In terms of prospective legislation, in his recently released FY 2022 budget, Illinois Governor J. Pritzker outlined a proposal to fill the deficit by cutting spending and closing $932 million worth of corporate “loopholes.” Revenue raising measures that affect corporate income taxpayers include limiting corporate NOLs to $100,000 per year, decoupling from 100 percent bonus depreciation, and aligning the state’s treatment of foreign source dividends to its treatment of domestic source dividends.
An Administrative Law Judge (ALJ) for the New York Division of Tax Appeals recently concluded that a taxpayer owed sales tax on property and equipment it acquired under the terms of an LLC purchase agreement. The taxpayer argued that the acquisition was merely a transfer of the intangible equity interests in an LLC. The ALJ found that the taxpayer acquired taxable tangible assets in the transaction, but that certain of the tangible personal property acquired qualified for sales and use tax exemptions.
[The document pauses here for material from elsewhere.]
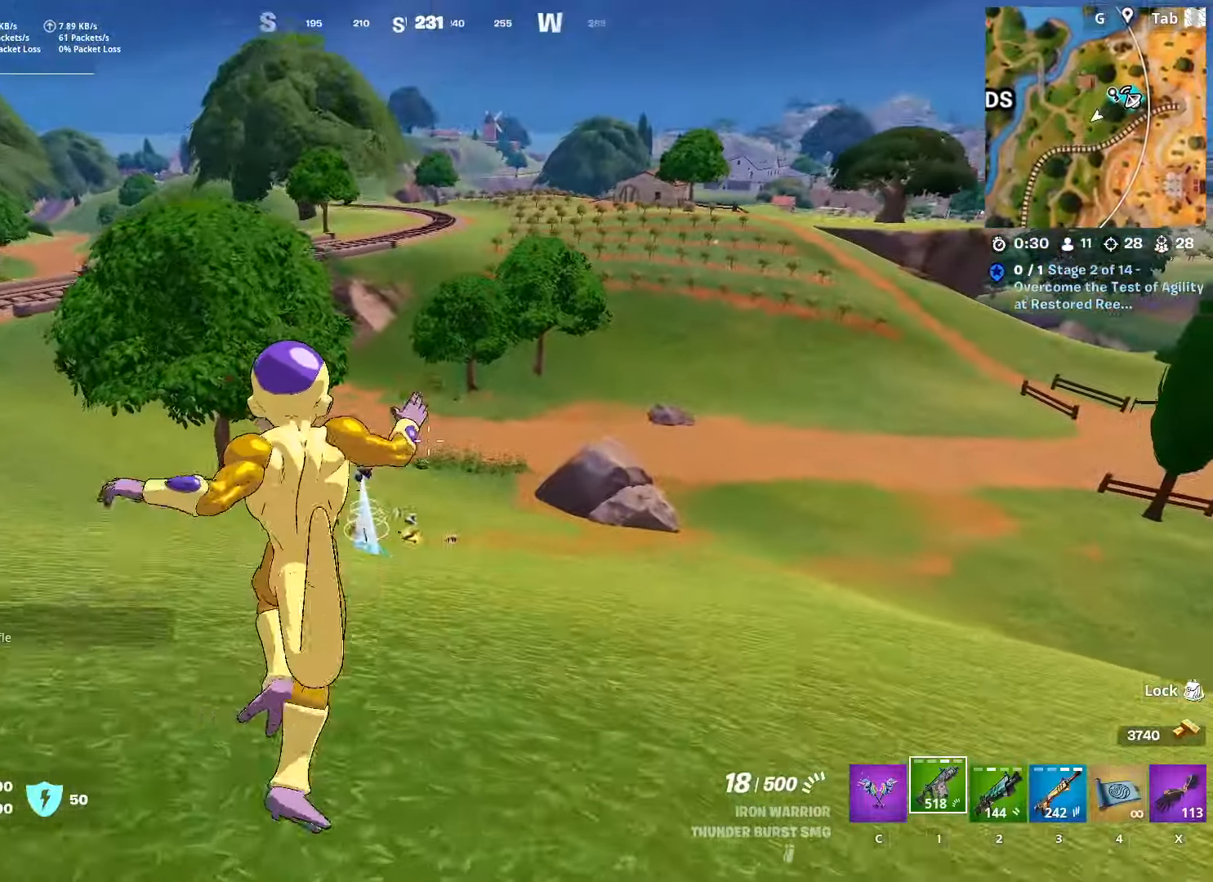
{"keys": ["w"], "mouse": [], "mouse_move": "still", "events": [[284, "space", "down"], [334, "shift", "up"], [334, "w", "up"], [384, "r", "down"], [484, "r", "up"], [484, "space", "up"], [484, "w", "down"]]}
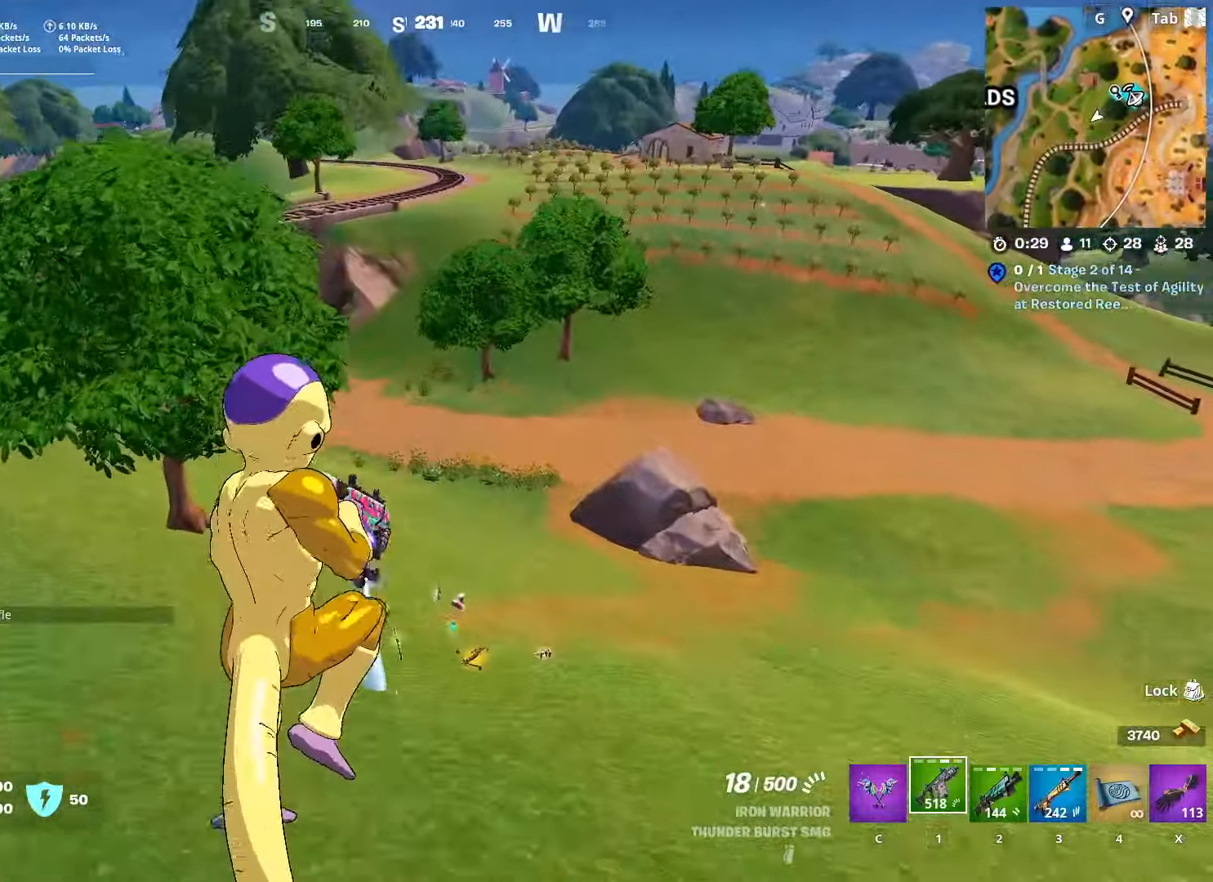
{"keys": ["w"], "mouse": [], "mouse_move": "down-left", "events": [[116, "r", "down"], [217, "r", "up"]]}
Therefore, the assessment was reduced to capture only the taxable transactions.
Finally, the Pennsylvania Department of Revenue has announced a new voluntary compliance effort aimed at retailers that had inventory or other property stored in Pennsylvania and had not filed the appropriate returns. The program, which will run through May 8, 2021, offers penalty relief for past due tax returns that were not filed and taxes that were not paid. It does not appear that interest will be abated. For participating businesses, the lookback period is limited to January 1, 2019, and taxpayers who participate in the program will not be liable for taxes prior to that date.